## START MATERIAL TO PROCESS
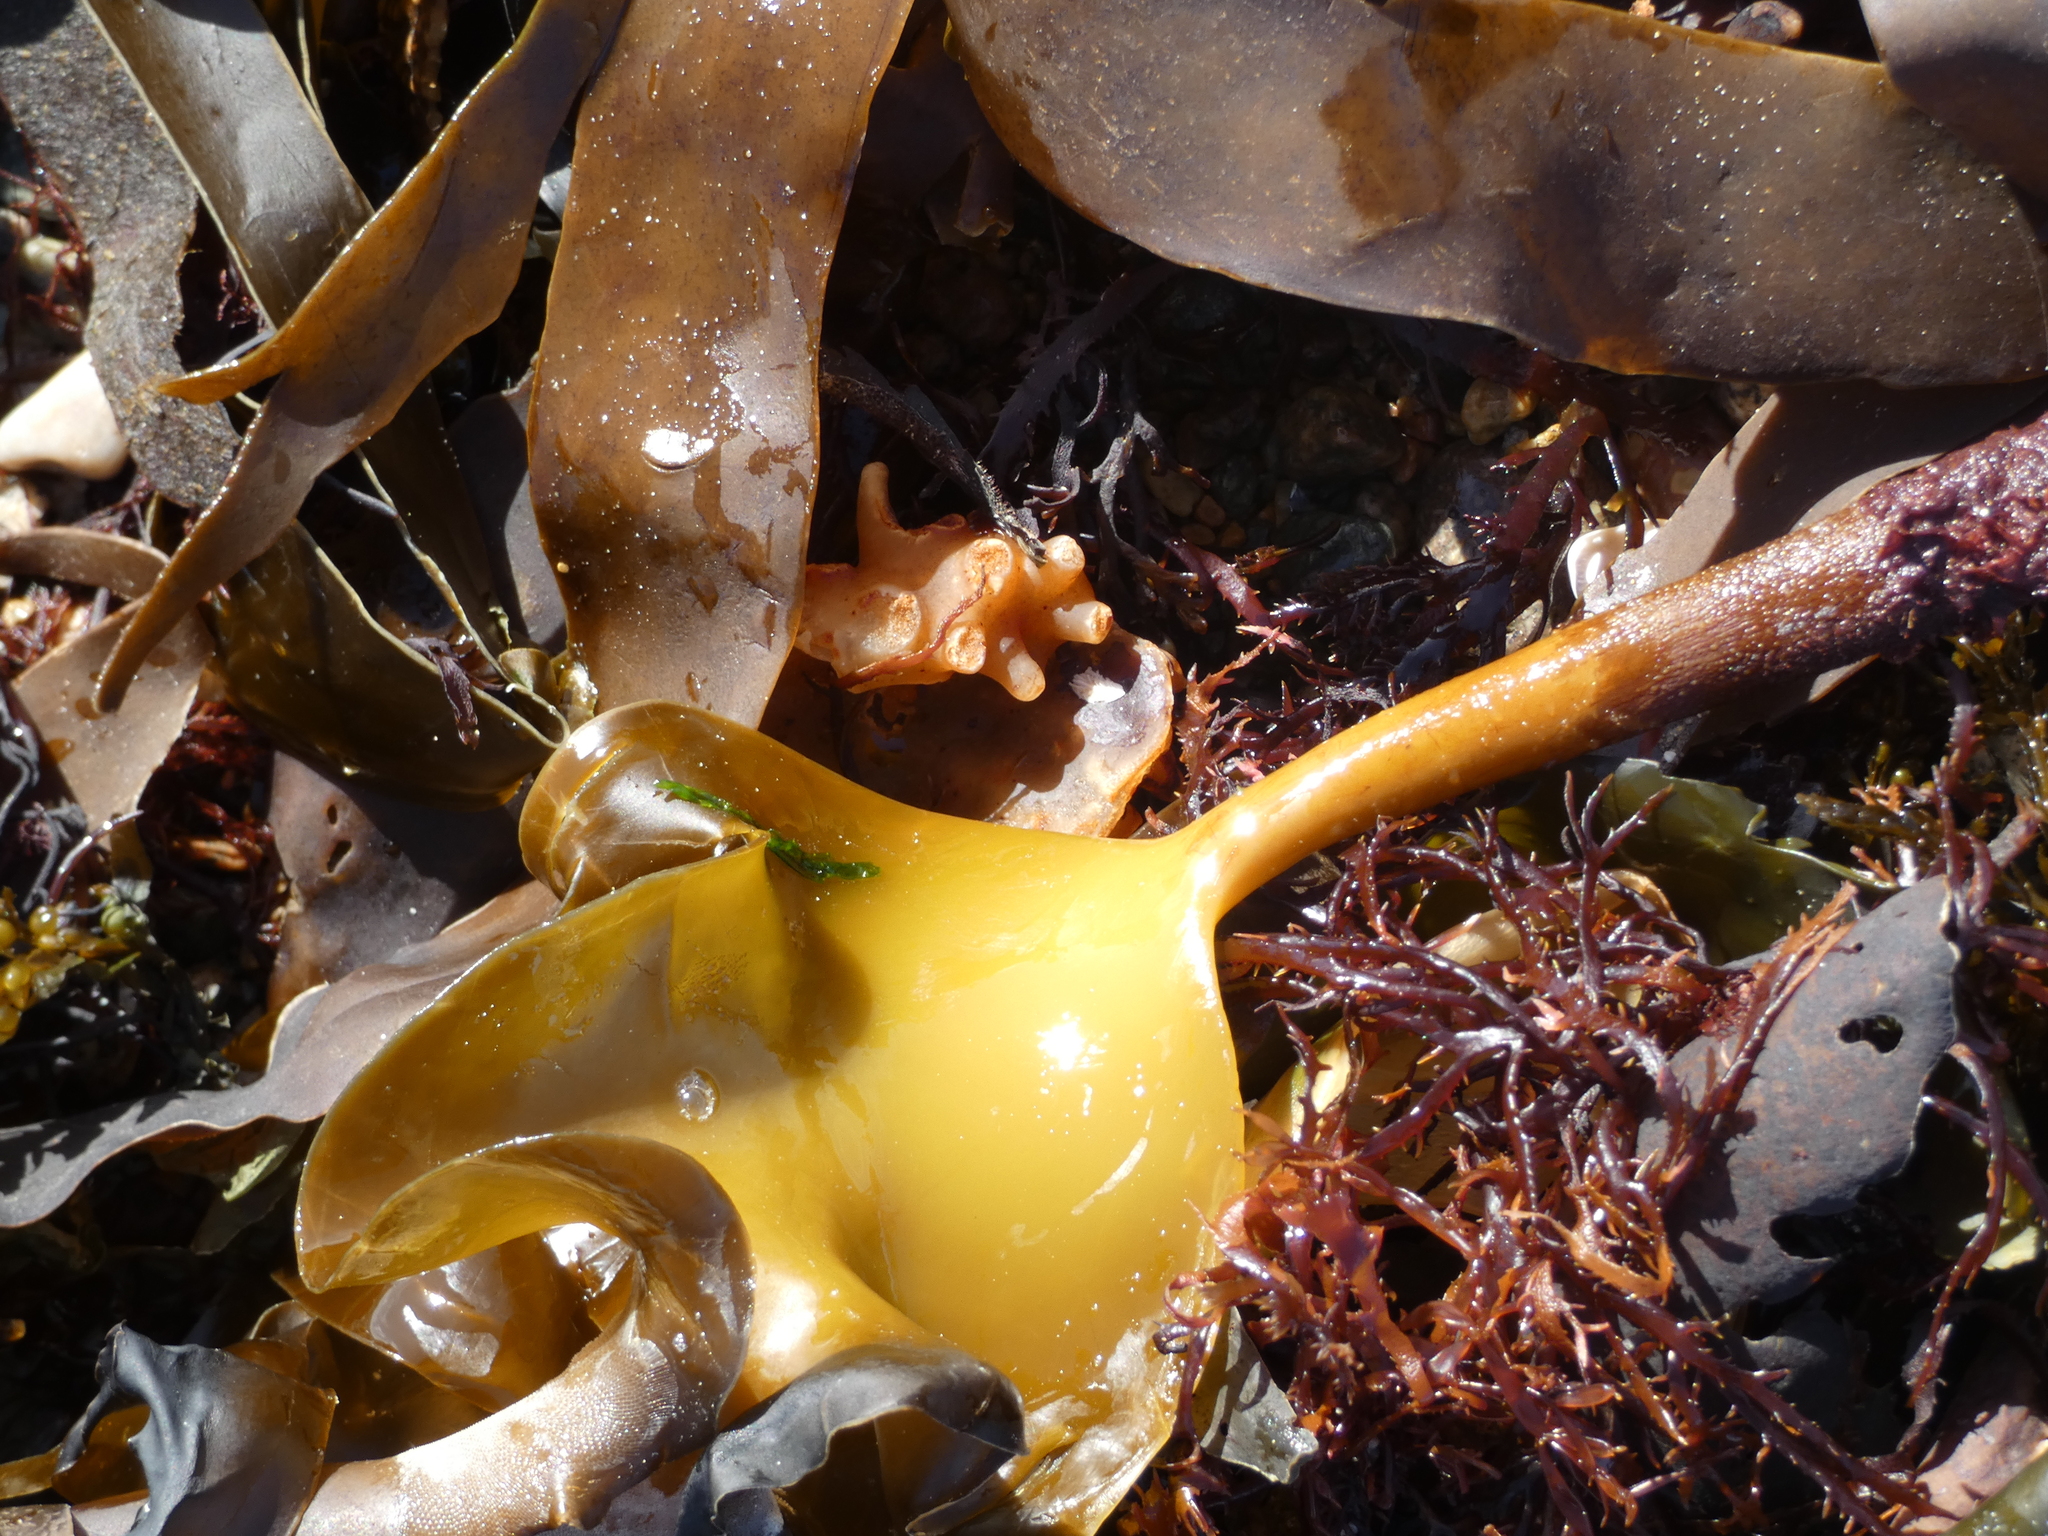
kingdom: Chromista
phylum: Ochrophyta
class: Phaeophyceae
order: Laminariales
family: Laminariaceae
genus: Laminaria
## END MATERIAL TO PROCESS
## START MATERIAL TO PROCESS
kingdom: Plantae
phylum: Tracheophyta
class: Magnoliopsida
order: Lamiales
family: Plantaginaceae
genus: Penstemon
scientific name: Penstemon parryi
## END MATERIAL TO PROCESS
## START MATERIAL TO PROCESS
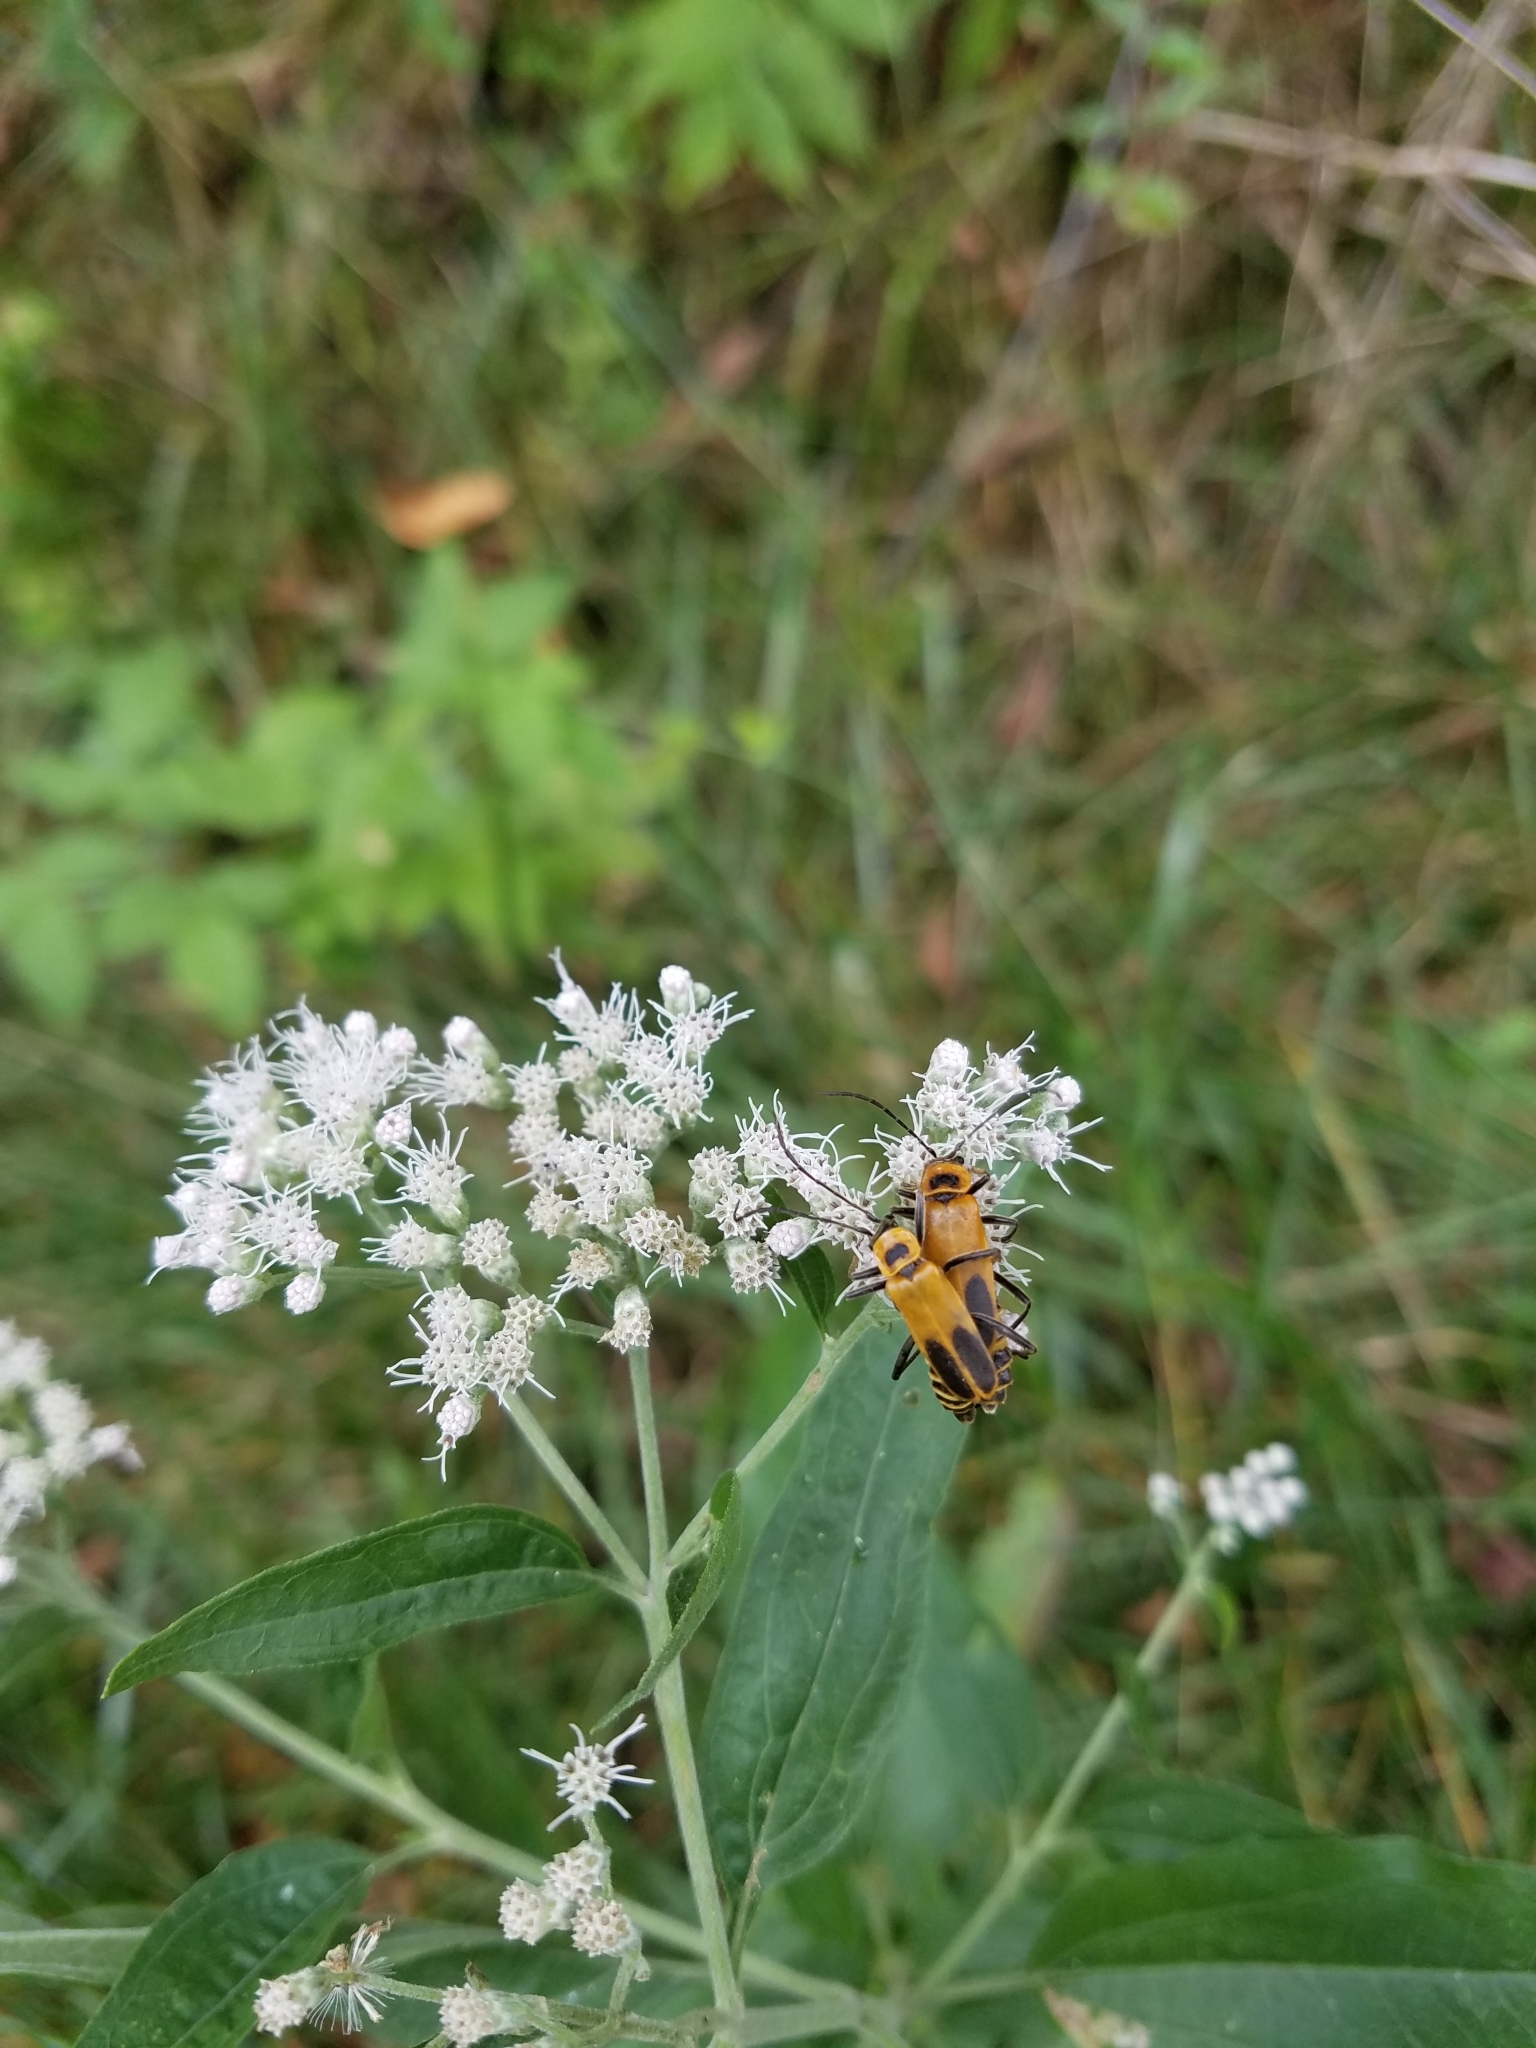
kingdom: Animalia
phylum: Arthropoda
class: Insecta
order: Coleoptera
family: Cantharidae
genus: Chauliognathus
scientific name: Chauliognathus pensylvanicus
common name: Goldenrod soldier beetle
## END MATERIAL TO PROCESS
STATED TASK:
Please quote, word for word, the stretch of rows from the one containing "order: Coleoptera" through the one containing "common name: Goldenrod soldier beetle", and nothing else.

THE COMPLETED TASK:
order: Coleoptera
family: Cantharidae
genus: Chauliognathus
scientific name: Chauliognathus pensylvanicus
common name: Goldenrod soldier beetle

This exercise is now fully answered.